Task requirements:
All of the data below should be written out again exactly.

(Collected data entries)
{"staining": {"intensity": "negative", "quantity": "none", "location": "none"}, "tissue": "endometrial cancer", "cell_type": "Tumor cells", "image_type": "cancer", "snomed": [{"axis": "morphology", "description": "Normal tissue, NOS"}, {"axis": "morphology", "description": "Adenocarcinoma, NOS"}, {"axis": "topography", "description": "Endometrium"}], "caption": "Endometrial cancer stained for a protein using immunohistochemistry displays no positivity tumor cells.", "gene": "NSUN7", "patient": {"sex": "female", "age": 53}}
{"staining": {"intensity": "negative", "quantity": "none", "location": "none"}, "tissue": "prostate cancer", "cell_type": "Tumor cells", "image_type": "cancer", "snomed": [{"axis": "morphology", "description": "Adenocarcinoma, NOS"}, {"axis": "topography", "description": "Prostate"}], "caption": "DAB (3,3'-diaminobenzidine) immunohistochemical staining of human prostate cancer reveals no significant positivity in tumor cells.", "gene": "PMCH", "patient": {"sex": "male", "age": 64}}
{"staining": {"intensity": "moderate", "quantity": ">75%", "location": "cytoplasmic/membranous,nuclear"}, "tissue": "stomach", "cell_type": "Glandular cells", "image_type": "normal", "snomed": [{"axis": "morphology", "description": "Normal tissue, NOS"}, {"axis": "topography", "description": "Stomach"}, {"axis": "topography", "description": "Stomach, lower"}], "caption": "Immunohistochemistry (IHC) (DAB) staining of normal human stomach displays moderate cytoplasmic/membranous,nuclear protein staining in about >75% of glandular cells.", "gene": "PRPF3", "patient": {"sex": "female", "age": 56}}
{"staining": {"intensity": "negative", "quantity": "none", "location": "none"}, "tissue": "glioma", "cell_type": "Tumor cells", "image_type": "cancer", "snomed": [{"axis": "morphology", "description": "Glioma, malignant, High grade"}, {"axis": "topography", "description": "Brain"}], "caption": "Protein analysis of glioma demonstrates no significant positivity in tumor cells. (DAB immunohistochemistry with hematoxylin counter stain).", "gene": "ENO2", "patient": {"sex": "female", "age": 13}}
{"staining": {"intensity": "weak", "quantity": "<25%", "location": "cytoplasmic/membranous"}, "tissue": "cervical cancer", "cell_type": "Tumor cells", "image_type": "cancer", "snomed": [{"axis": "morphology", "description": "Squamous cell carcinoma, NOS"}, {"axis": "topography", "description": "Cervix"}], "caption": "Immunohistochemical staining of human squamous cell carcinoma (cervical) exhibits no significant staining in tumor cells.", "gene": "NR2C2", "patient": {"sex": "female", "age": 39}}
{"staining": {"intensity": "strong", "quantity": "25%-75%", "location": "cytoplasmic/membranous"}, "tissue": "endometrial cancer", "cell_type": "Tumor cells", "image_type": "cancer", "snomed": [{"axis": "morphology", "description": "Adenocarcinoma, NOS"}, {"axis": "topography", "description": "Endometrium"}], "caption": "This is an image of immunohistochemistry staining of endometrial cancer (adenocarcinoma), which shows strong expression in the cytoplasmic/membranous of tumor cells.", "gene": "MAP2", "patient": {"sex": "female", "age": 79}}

Response to the task:
{"staining": {"intensity": "negative", "quantity": "none", "location": "none"}, "tissue": "endometrial cancer", "cell_type": "Tumor cells", "image_type": "cancer", "snomed": [{"axis": "morphology", "description": "Normal tissue, NOS"}, {"axis": "morphology", "description": "Adenocarcinoma, NOS"}, {"axis": "topography", "description": "Endometrium"}], "caption": "Endometrial cancer stained for a protein using immunohistochemistry displays no positivity tumor cells.", "gene": "NSUN7", "patient": {"sex": "female", "age": 53}}
{"staining": {"intensity": "negative", "quantity": "none", "location": "none"}, "tissue": "prostate cancer", "cell_type": "Tumor cells", "image_type": "cancer", "snomed": [{"axis": "morphology", "description": "Adenocarcinoma, NOS"}, {"axis": "topography", "description": "Prostate"}], "caption": "DAB (3,3'-diaminobenzidine) immunohistochemical staining of human prostate cancer reveals no significant positivity in tumor cells.", "gene": "PMCH", "patient": {"sex": "male", "age": 64}}
{"staining": {"intensity": "moderate", "quantity": ">75%", "location": "cytoplasmic/membranous,nuclear"}, "tissue": "stomach", "cell_type": "Glandular cells", "image_type": "normal", "snomed": [{"axis": "morphology", "description": "Normal tissue, NOS"}, {"axis": "topography", "description": "Stomach"}, {"axis": "topography", "description": "Stomach, lower"}], "caption": "Immunohistochemistry (IHC) (DAB) staining of normal human stomach displays moderate cytoplasmic/membranous,nuclear protein staining in about >75% of glandular cells.", "gene": "PRPF3", "patient": {"sex": "female", "age": 56}}
{"staining": {"intensity": "negative", "quantity": "none", "location": "none"}, "tissue": "glioma", "cell_type": "Tumor cells", "image_type": "cancer", "snomed": [{"axis": "morphology", "description": "Glioma, malignant, High grade"}, {"axis": "topography", "description": "Brain"}], "caption": "Protein analysis of glioma demonstrates no significant positivity in tumor cells. (DAB immunohistochemistry with hematoxylin counter stain).", "gene": "ENO2", "patient": {"sex": "female", "age": 13}}
{"staining": {"intensity": "weak", "quantity": "<25%", "location": "cytoplasmic/membranous"}, "tissue": "cervical cancer", "cell_type": "Tumor cells", "image_type": "cancer", "snomed": [{"axis": "morphology", "description": "Squamous cell carcinoma, NOS"}, {"axis": "topography", "description": "Cervix"}], "caption": "Immunohistochemical staining of human squamous cell carcinoma (cervical) exhibits no significant staining in tumor cells.", "gene": "NR2C2", "patient": {"sex": "female", "age": 39}}
{"staining": {"intensity": "strong", "quantity": "25%-75%", "location": "cytoplasmic/membranous"}, "tissue": "endometrial cancer", "cell_type": "Tumor cells", "image_type": "cancer", "snomed": [{"axis": "morphology", "description": "Adenocarcinoma, NOS"}, {"axis": "topography", "description": "Endometrium"}], "caption": "This is an image of immunohistochemistry staining of endometrial cancer (adenocarcinoma), which shows strong expression in the cytoplasmic/membranous of tumor cells.", "gene": "MAP2", "patient": {"sex": "female", "age": 79}}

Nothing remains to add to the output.